O segundo governo Bolsonaro
Tenho visto bastante gente reclamando deste segundo governo Bolsonaro. Dizem que o presidente é inábil, ignóbil, incrivelmente instável. Mas só se espanta com o clima de suspense e apreensão de agora quem não viveu o primeiro governo Bolsonaro. A gente, que estava lá, hoje em dia não se surpreende com mais nada.
Naqueles tempos, as ameaças eram bem comuns. Coisas tipo essa frase dita no começo da semana, sobre o líder estar à beira de tomar “aquela decisão”. Fica todo mundo com medo, né. Vai saber qual decisão é essa. Mas, o pessoal que viveu aquele primeiro governo garante: quem ameaça demais, pouco faz.
Era até um ditado na época do primeiro governo Bolsonaro. Que, pra quem não se lembra, aconteceu não especificamente em um momento do país, mas, sim, em um momento específico da vida da gente, que hoje cresceu e virou mulher.
O primeiro governo Bolsonaro podia até não ter o Bolsonaro, mas tinha um monte de homem igual ao Bolsonaro tomando conta de tomar conta da vida da gente. E se ocupando, junto com isso, de meter terror como forma de liderar.
Quem foi menina adolescente perto de figuras masculinas dominantes pode se declarar sobrevivente do primeiro governo Bolsonaro. Um período histórico em que palmada era coisa de frouxo, e onde chefe de família bom mesmo só trabalhava com chinelo pra cima.
Volta e meia a população que viveu este período se sentia intimidada: se as coisas não mudassem, ia ficar todo mundo sem figura paterna. Ou o pessoal andava na linha e acabava com a baderna, ou o primeiro governo Bolsonaro ia mostrar o que era bom pra tosse.

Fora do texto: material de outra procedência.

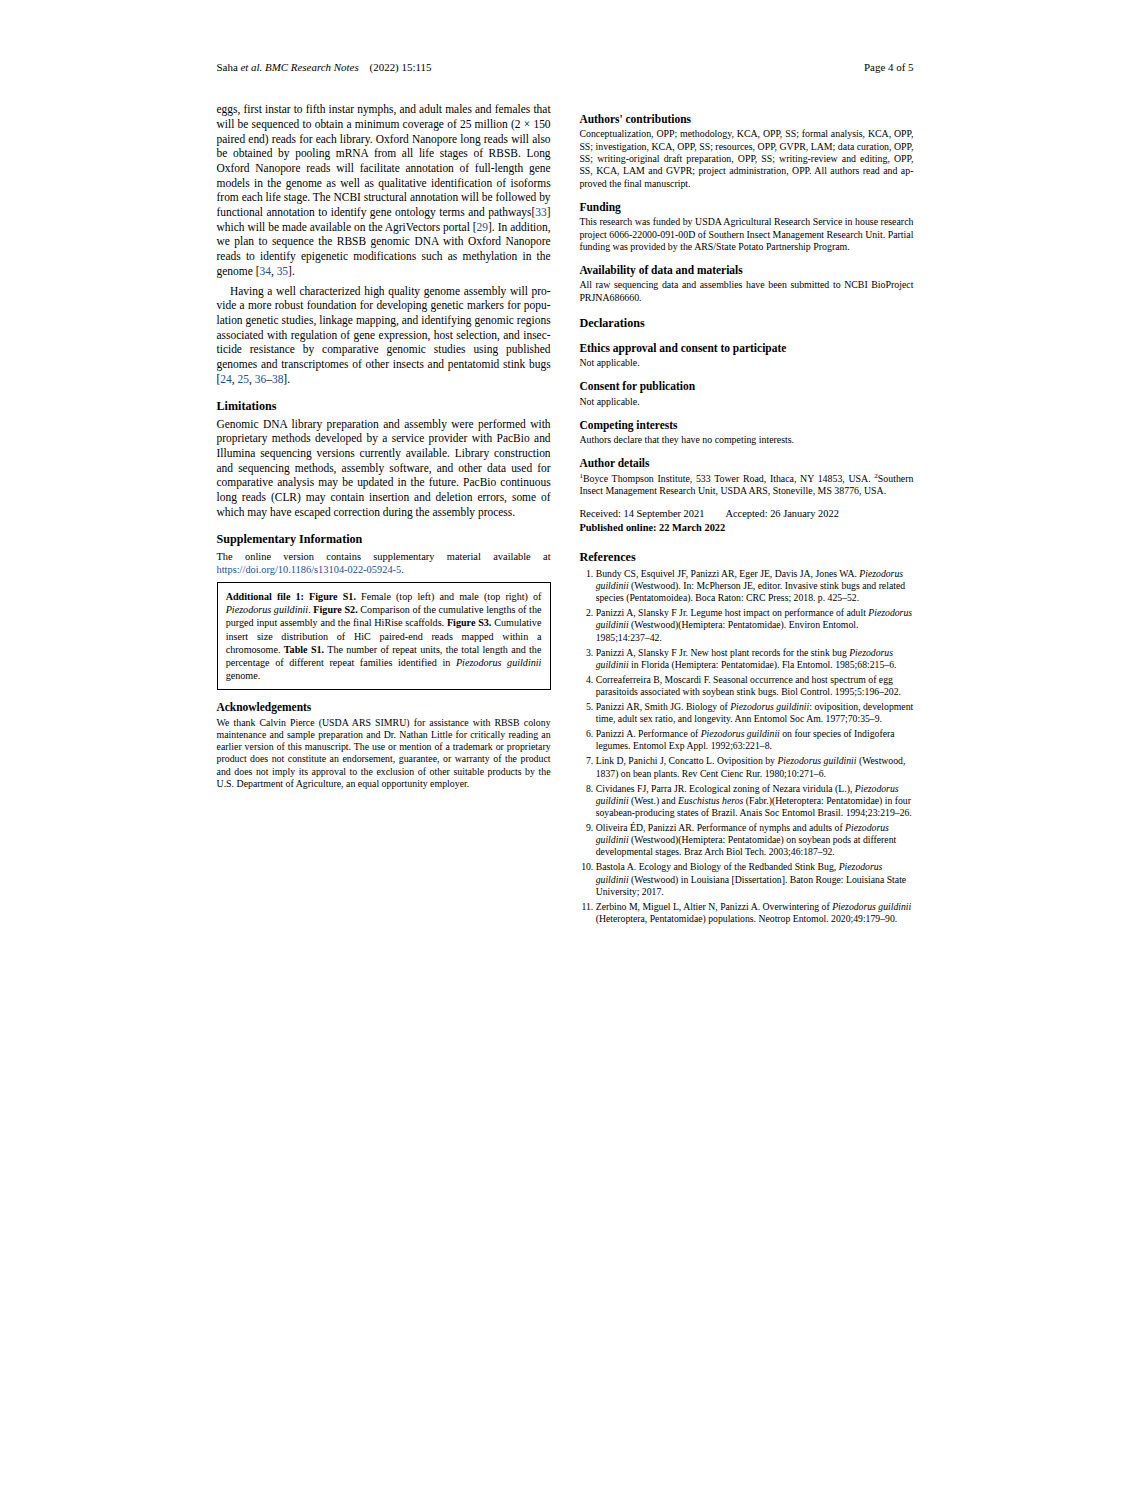Saha et al. BMC Research Notes (2022) 15:115
Page 4 of 5
eggs, first instar to fifth instar nymphs, and adult males and females that will be sequenced to obtain a minimum coverage of 25 million (2 × 150 paired end) reads for each library. Oxford Nanopore long reads will also be obtained by pooling mRNA from all life stages of RBSB. Long Oxford Nanopore reads will facilitate annotation of full-length gene models in the genome as well as qualitative identification of isoforms from each life stage. The NCBI structural annotation will be followed by functional annotation to identify gene ontology terms and pathways[33] which will be made available on the AgriVectors portal [29]. In addition, we plan to sequence the RBSB genomic DNA with Oxford Nanopore reads to identify epigenetic modifications such as methylation in the genome [34, 35].
Having a well characterized high quality genome assembly will provide a more robust foundation for developing genetic markers for population genetic studies, linkage mapping, and identifying genomic regions associated with regulation of gene expression, host selection, and insecticide resistance by comparative genomic studies using published genomes and transcriptomes of other insects and pentatomid stink bugs [24, 25, 36–38].
Limitations
Genomic DNA library preparation and assembly were performed with proprietary methods developed by a service provider with PacBio and Illumina sequencing versions currently available. Library construction and sequencing methods, assembly software, and other data used for comparative analysis may be updated in the future. PacBio continuous long reads (CLR) may contain insertion and deletion errors, some of which may have escaped correction during the assembly process.
Supplementary Information
The online version contains supplementary material available at https://doi.org/10.1186/s13104-022-05924-5.
Additional file 1: Figure S1. Female (top left) and male (top right) of Piezodorus guildinii. Figure S2. Comparison of the cumulative lengths of the purged input assembly and the final HiRise scaffolds. Figure S3. Cumulative insert size distribution of HiC paired-end reads mapped within a chromosome. Table S1. The number of repeat units, the total length and the percentage of different repeat families identified in Piezodorus guildinii genome.
Acknowledgements
We thank Calvin Pierce (USDA ARS SIMRU) for assistance with RBSB colony maintenance and sample preparation and Dr. Nathan Little for critically reading an earlier version of this manuscript. The use or mention of a trademark or proprietary product does not constitute an endorsement, guarantee, or warranty of the product and does not imply its approval to the exclusion of other suitable products by the U.S. Department of Agriculture, an equal opportunity employer.
Authors' contributions
Conceptualization, OPP; methodology, KCA, OPP, SS; formal analysis, KCA, OPP, SS; investigation, KCA, OPP, SS; resources, OPP, GVPR, LAM; data curation, OPP, SS; writing-original draft preparation, OPP, SS; writing-review and editing, OPP, SS, KCA, LAM and GVPR; project administration, OPP. All authors read and approved the final manuscript.
Funding
This research was funded by USDA Agricultural Research Service in house research project 6066-22000-091-00D of Southern Insect Management Research Unit. Partial funding was provided by the ARS/State Potato Partnership Program.
Availability of data and materials
All raw sequencing data and assemblies have been submitted to NCBI BioProject PRJNA686660.
Declarations
Ethics approval and consent to participate
Not applicable.
Consent for publication
Not applicable.
Competing interests
Authors declare that they have no competing interests.
Author details
1Boyce Thompson Institute, 533 Tower Road, Ithaca, NY 14853, USA. 2Southern Insect Management Research Unit, USDA ARS, Stoneville, MS 38776, USA.
Received: 14 September 2021 Accepted: 26 January 2022
Published online: 22 March 2022
References
Bundy CS, Esquivel JF, Panizzi AR, Eger JE, Davis JA, Jones WA. Piezodorus guildinii (Westwood). In: McPherson JE, editor. Invasive stink bugs and related species (Pentatomoidea). Boca Raton: CRC Press; 2018. p. 425–52.
Panizzi A, Slansky F Jr. Legume host impact on performance of adult Piezodorus guildinii (Westwood)(Hemiptera: Pentatomidae). Environ Entomol. 1985;14:237–42.
Panizzi A, Slansky F Jr. New host plant records for the stink bug Piezodorus guildinii in Florida (Hemiptera: Pentatomidae). Fla Entomol. 1985;68:215–6.
Correaferreira B, Moscardi F. Seasonal occurrence and host spectrum of egg parasitoids associated with soybean stink bugs. Biol Control. 1995;5:196–202.
Panizzi AR, Smith JG. Biology of Piezodorus guildinii: oviposition, development time, adult sex ratio, and longevity. Ann Entomol Soc Am. 1977;70:35–9.
Panizzi A. Performance of Piezodorus guildinii on four species of Indigofera legumes. Entomol Exp Appl. 1992;63:221–8.
Link D, Panichi J, Concatto L. Oviposition by Piezodorus guildinii (Westwood, 1837) on bean plants. Rev Cent Cienc Rur. 1980;10:271–6.
Cividanes FJ, Parra JR. Ecological zoning of Nezara viridula (L.), Piezodorus guildinii (West.) and Euschistus heros (Fabr.)(Heteroptera: Pentatomidae) in four soyabean-producing states of Brazil. Anais Soc Entomol Brasil. 1994;23:219–26.
Oliveira ÉD, Panizzi AR. Performance of nymphs and adults of Piezodorus guildinii (Westwood)(Hemiptera: Pentatomidae) on soybean pods at different developmental stages. Braz Arch Biol Tech. 2003;46:187–92.
Bastola A. Ecology and Biology of the Redbanded Stink Bug, Piezodorus guildinii (Westwood) in Louisiana [Dissertation]. Baton Rouge: Louisiana State University; 2017.
Zerbino M, Miguel L, Altier N, Panizzi A. Overwintering of Piezodorus guildinii (Heteroptera, Pentatomidae) populations. Neotrop Entomol. 2020;49:179–90.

Daí que a gente, menina, aprendeu a tossir escondido. As mais espertas desenvolveram técnicas de guerrilha. Houve quem se exilasse para além das fronteiras, na casa da avó ou na de uma amiga. Onde fosse possível evitar um dos piores símbolos do primeiro governo, além das ameaças e da violência gratuita: as piadas sem graça.
Todo mundo era alvo, naquele mandato, das anedotas inadequadas. Mas, a exemplo do que aconteceria anos depois, no segundo governo, os primos negros das meninas, as amigas lésbicas das meninas, os vizinhos gays das meninas, e os ancestrais índios das meninas, assim como as próprias meninas, eram os focos favoritos da malícia.
O primeiro governo Bolsonaro podia até não ter o Bolsonaro, mas tinha aquelas figuras paternas iguais ao Bolsonaro, e vinha ainda, de brinde, com alguns tios escolhidos para os ministérios.
Quem viveu naquela época costuma lembrar o tio da pasta da mulher e família, que mandava todo mundo pra igreja no domingo e falava que aborto aqui em casa nunca, e também o tio responsável pelo meio ambiente.
Era geralmente dele que partia a ideia de mandar prum sítio os cachorrinhos que envelheciam. Ou a decisão de cimentar o gramadinho do chalé que a população mantinha pras férias em família no litoral.
Em resumo, não é que o segundo governo Bolsonaro seja menos complicado para quem viveu o primeiro. Se submeter a figuras masculinas de liderança desequilibradas emocionalmente nunca é fácil, seja na política ou dentro de casa. É só que o fato de ter sobrevivido a estados particulares de exceção confere ao sujeito a estranha mania de ter fé nas coisas.
Porque se o tio crente, o avô racista e o pai agressivo conseguiram mudar, resta uma pontinha de esperança de que todo o resto também mude. Talvez não neste mandato, pode ser que realmente não dê mais. Mas ao menos que seja a tempo de evitar a terceira edição do governo Bolsonaro.